Surging 0.09 percentage points to 5.20%, the two-year Treasury yield, which reflects expected interest rates, reached its highest level since 2006. The sell-off was triggered by signs of resilient US consumer spending, raising fears that the Federal Reserve may further increase borrowing costs to combat inflation.

The benchmark 10-year Treasury yield, an influential financial indicator, surged up to 0.15 percentage points to 4.85%, close to its recent peak of 16 years. Global debt markets were rocked by concerns over sustained high interest rates.

The bond market unrest followed a temporary reprieve as the conflict between Israel and Hamas prompted increased demand for safe assets such as Treasuries.

“The US retail sales data was exceptionally strong, which explains the rebound in yields,” commented Peter Schaffrik, global macro strategist at RBC Capital Markets. “It seems that after the Israel conflict, many investors bought into the market and have once again taken the wrong position. In the grand scheme of things, [the conflict] doesn’t appear likely to significantly impact the US or European economy.”

Recent commerce department figures revealed that US retail sales rose 0.7% in September, surpassing analysts’ expectations and extending a streak of robust economic data.

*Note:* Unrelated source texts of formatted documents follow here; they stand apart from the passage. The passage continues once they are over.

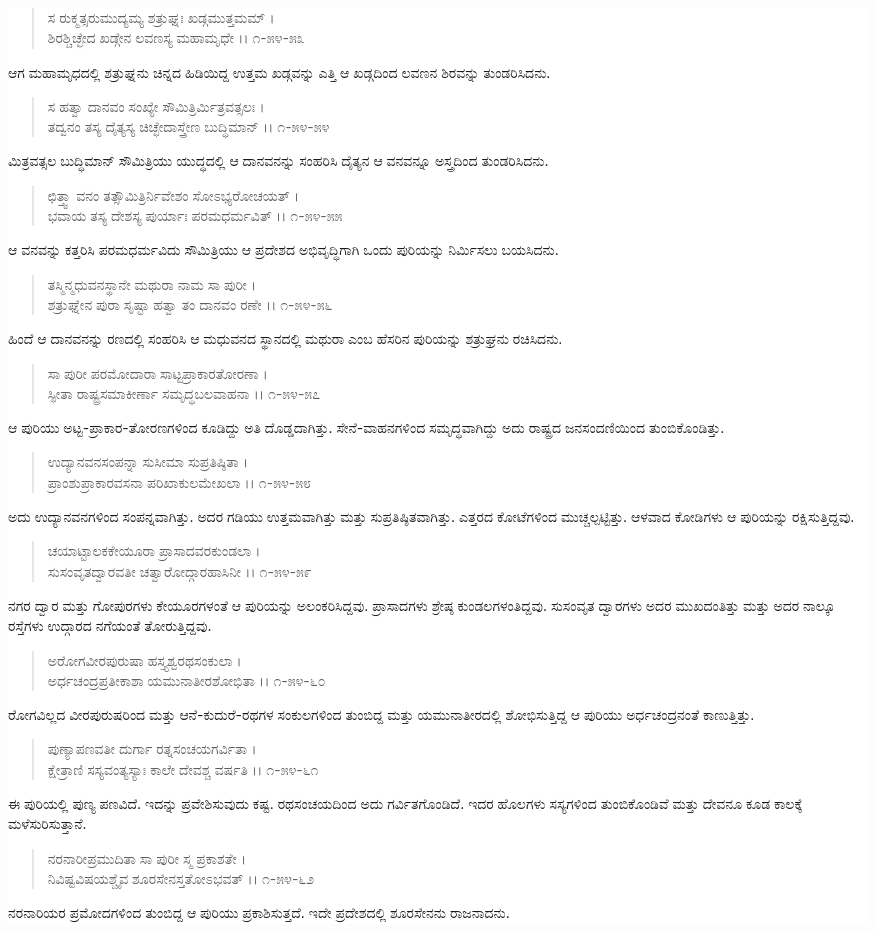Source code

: >ಸ ರುಕ್ಮತ್ಸರುಮುದ್ಯಮ್ಯ ಶತ್ರುಘ್ನಃ ಖಡ್ಗಮುತ್ತಮಮ್ ।  
ಶಿರಶ್ಚಿಚ್ಛೇದ ಖಡ್ಗೇನ ಲವಣಸ್ಯ ಮಹಾಮೃಧೇ ।।  ೧-೫೪-೫೩
> 
ಆಗ ಮಹಾಮೃಧದಲ್ಲಿ ಶತ್ರುಘ್ನನು ಚಿನ್ನದ ಹಿಡಿಯಿದ್ದ ಉತ್ತಮ ಖಡ್ಗವನ್ನು ಎತ್ತಿ ಆ ಖಡ್ಗದಿಂದ ಲವಣನ ಶಿರವನ್ನು ತುಂಡರಿಸಿದನು.

>ಸ ಹತ್ವಾ ದಾನವಂ ಸಂಖ್ಯೇ ಸೌಮಿತ್ರಿರ್ಮಿತ್ರವತ್ಸಲಃ ।  
ತದ್ವನಂ ತಸ್ಯ ದೈತ್ಯಸ್ಯ ಚಿಚ್ಛೇದಾಸ್ತ್ರೇಣ ಬುದ್ಧಿಮಾನ್ ।।  ೧-೫೪-೫೪
> 
ಮಿತ್ರವತ್ಸಲ ಬುದ್ಧಿಮಾನ್ ಸೌಮಿತ್ರಿಯು ಯುದ್ಧದಲ್ಲಿ ಆ ದಾನವನನ್ನು ಸಂಹರಿಸಿ ದೈತ್ಯನ ಆ ವನವನ್ನೂ ಅಸ್ತ್ರದಿಂದ ತುಂಡರಿಸಿದನು.

>ಛಿತ್ತ್ವಾ ವನಂ ತತ್ಸೌಮಿತ್ರಿರ್ನಿವೇಶಂ ಸೋಽಭ್ಯರೋಚಯತ್ ।  
ಭವಾಯ ತಸ್ಯ ದೇಶಸ್ಯ ಪುರ್ಯಾಃ ಪರಮಧರ್ಮವಿತ್ ।।  ೧-೫೪-೫೫
> 
ಆ ವನವನ್ನು ಕತ್ತರಿಸಿ ಪರಮಧರ್ಮವಿದು ಸೌಮಿತ್ರಿಯು ಆ ಪ್ರದೇಶದ ಅಭಿವೃದ್ಧಿಗಾಗಿ ಒಂದು ಪುರಿಯನ್ನು ನಿರ್ಮಿಸಲು ಬಯಸಿದನು.

>ತಸ್ಮಿನ್ಮಧುವನಸ್ಥಾನೇ ಮಥುರಾ ನಾಮ ಸಾ ಪುರೀ ।  
ಶತ್ರುಘ್ನೇನ ಪುರಾ ಸೃಷ್ಟಾ ಹತ್ವಾ ತಂ ದಾನವಂ ರಣೇ ।।  ೧-೫೪-೫೬
> 
ಹಿಂದೆ ಆ ದಾನವನನ್ನು ರಣದಲ್ಲಿ ಸಂಹರಿಸಿ ಆ ಮಧುವನದ ಸ್ಥಾನದಲ್ಲಿ ಮಥುರಾ ಎಂಬ ಹೆಸರಿನ ಪುರಿಯನ್ನು ಶತ್ರುಘ್ರನು ರಚಿಸಿದನು.

>ಸಾ ಪುರೀ ಪರಮೋದಾರಾ ಸಾಟ್ಟಪ್ರಾಕಾರತೋರಣಾ ।  
ಸ್ಫೀತಾ ರಾಷ್ಟ್ರಸಮಾಕೀರ್ಣಾ ಸಮೃದ್ಧಬಲವಾಹನಾ ।।  ೧-೫೪-೫೭
> 
ಆ ಪುರಿಯು ಅಟ್ಟ-ಪ್ರಾಕಾರ-ತೋರಣಗಳಿಂದ ಕೂಡಿದ್ದು ಅತಿ ದೊಡ್ಡದಾಗಿತ್ತು. ಸೇನೆ-ವಾಹನಗಳಿಂದ ಸಮೃದ್ಧವಾಗಿದ್ದು ಅದು ರಾಷ್ಟ್ರದ ಜನಸಂದಣಿಯಿಂದ ತುಂಬಿಕೊಂಡಿತ್ತು.

>ಉದ್ಯಾನವನಸಂಪನ್ನಾ ಸುಸೀಮಾ ಸುಪ್ರತಿಷ್ಠಿತಾ ।  
ಪ್ರಾಂಶುಪ್ರಾಕಾರವಸನಾ ಪರಿಖಾಕುಲಮೇಖಲಾ ।।  ೧-೫೪-೫೮
> 
ಅದು ಉದ್ಯಾನವನಗಳಿಂದ ಸಂಪನ್ನವಾಗಿತ್ತು. ಅದರ ಗಡಿಯು ಉತ್ತಮವಾಗಿತ್ತು ಮತ್ತು ಸುಪ್ರತಿಷ್ಠಿತವಾಗಿತ್ತು. ಎತ್ತರದ ಕೋಟೆಗಳಿಂದ ಮುಚ್ಚಲ್ಪಟ್ಟಿತ್ತು. ಆಳವಾದ ಕೋಡಿಗಳು ಆ ಪುರಿಯನ್ನು ರಕ್ಷಿಸುತ್ತಿದ್ದವು.

>ಚಯಾಟ್ಟಾಲಕಕೇಯೂರಾ ಪ್ರಾಸಾದವರಕುಂಡಲಾ ।  
ಸುಸಂವೃತದ್ವಾರವತೀ ಚತ್ವಾರೋದ್ಗಾರಹಾಸಿನೀ ।।  ೧-೫೪-೫೯
> 
ನಗರ ದ್ವಾರ ಮತ್ತು ಗೋಪುರಗಳು ಕೇಯೂರಗಳಂತೆ ಆ ಪುರಿಯನ್ನು ಅಲಂಕರಿಸಿದ್ದವು. ಪ್ರಾಸಾದಗಳು ಶ್ರೇಷ್ಠ ಕುಂಡಲಗಳಂತಿದ್ದವು. ಸುಸಂವೃತ ದ್ವಾರಗಳು ಅದರ ಮುಖದಂತಿತ್ತು ಮತ್ತು ಅದರ ನಾಲ್ಕೂ ರಸ್ತೆಗಳು ಉದ್ಗಾರದ ನಗೆಯಂತೆ ತೋರುತ್ತಿದ್ದವು.

>ಅರೋಗವೀರಪುರುಷಾ ಹಸ್ತ್ಯಶ್ವರಥಸಂಕುಲಾ ।  
ಅರ್ಧಚಂದ್ರಪ್ರತೀಕಾಶಾ ಯಮುನಾತೀರಶೋಭಿತಾ ।।  ೧-೫೪-೬೦
> 
ರೋಗವಿಲ್ಲದ ವೀರಪುರುಷರಿಂದ ಮತ್ತು ಆನೆ-ಕುದುರೆ-ರಥಗಳ ಸಂಕುಲಗಳಿಂದ ತುಂಬಿದ್ದ ಮತ್ತು ಯಮುನಾತೀರದಲ್ಲಿ ಶೋಭಿಸುತ್ತಿದ್ದ ಆ ಪುರಿಯು ಅರ್ಧಚಂದ್ರನಂತೆ ಕಾಣುತ್ತಿತ್ತು.

>ಪುಣ್ಯಾಪಣವತೀ ದುರ್ಗಾ ರತ್ನಸಂಚಯಗರ್ವಿತಾ ।  
ಕ್ಷೇತ್ರಾಣಿ ಸಸ್ಯವಂತ್ಯಸ್ಯಾಃ ಕಾಲೇ ದೇವಶ್ಚ ವರ್ಷತಿ ।।  ೧-೫೪-೬೧
> 
ಈ ಪುರಿಯಲ್ಲಿ ಪುಣ್ಯ ಪಣವಿದೆ. ಇದನ್ನು ಪ್ರವೇಶಿಸುವುದು ಕಷ್ಟ. ರಥಸಂಚಯದಿಂದ ಅದು ಗರ್ವಿತಗೊಂಡಿದೆ. ಇದರ ಹೊಲಗಳು ಸಸ್ಯಗಳಿಂದ ತುಂಬಿಕೊಂಡಿವೆ ಮತ್ತು ದೇವನೂ ಕೂಡ ಕಾಲಕ್ಕೆ ಮಳೆಸುರಿಸುತ್ತಾನೆ.

>ನರನಾರೀಪ್ರಮುದಿತಾ ಸಾ ಪುರೀ ಸ್ಮ ಪ್ರಕಾಶತೇ ।  
ನಿವಿಷ್ಟವಿಷಯಶ್ಚೈವ ಶೂರಸೇನಸ್ತತೋಽಭವತ್ ।।  ೧-೫೪-೬೨
> 
ನರನಾರಿಯರ ಪ್ರಮೋದಗಳಿಂದ ತುಂಬಿದ್ದ ಆ ಪುರಿಯು ಪ್ರಕಾಶಿಸುತ್ತದೆ. ಇದೇ ಪ್ರದೇಶದಲ್ಲಿ ಶೂರಸೇನನು ರಾಜನಾದನು.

As a result, swaps markets now indicate a roughly 50% likelihood of a further rate hike by the end of the year, up from 37% on Monday. Investors are also anticipating fewer rate cuts by the end of 2024 compared to earlier projections.

“The data between the last [Fed] meeting and now includes strong payroll numbers, robust core CPI, and impressive retail sales,” explained Eric Winograd, senior economist for fixed income at AllianceBernstein. “If you are the Fed and genuinely dependent on data, how can you not raise rates?”

On Thursday, Fed chair Jay Powell is scheduled to address the Economic Club of New York, potentially offering insights into officials’ perspectives ahead of the central bank’s upcoming meeting in two weeks.

Government bond yields in Europe followed the upward trend set by US Treasuries. Ten-year German Bund yields, which serve as the eurozone’s borrowing benchmark, rose by 0.1 percentage points to 2.88%. Italian yields climbed 0.16 percentage points to 4.92%.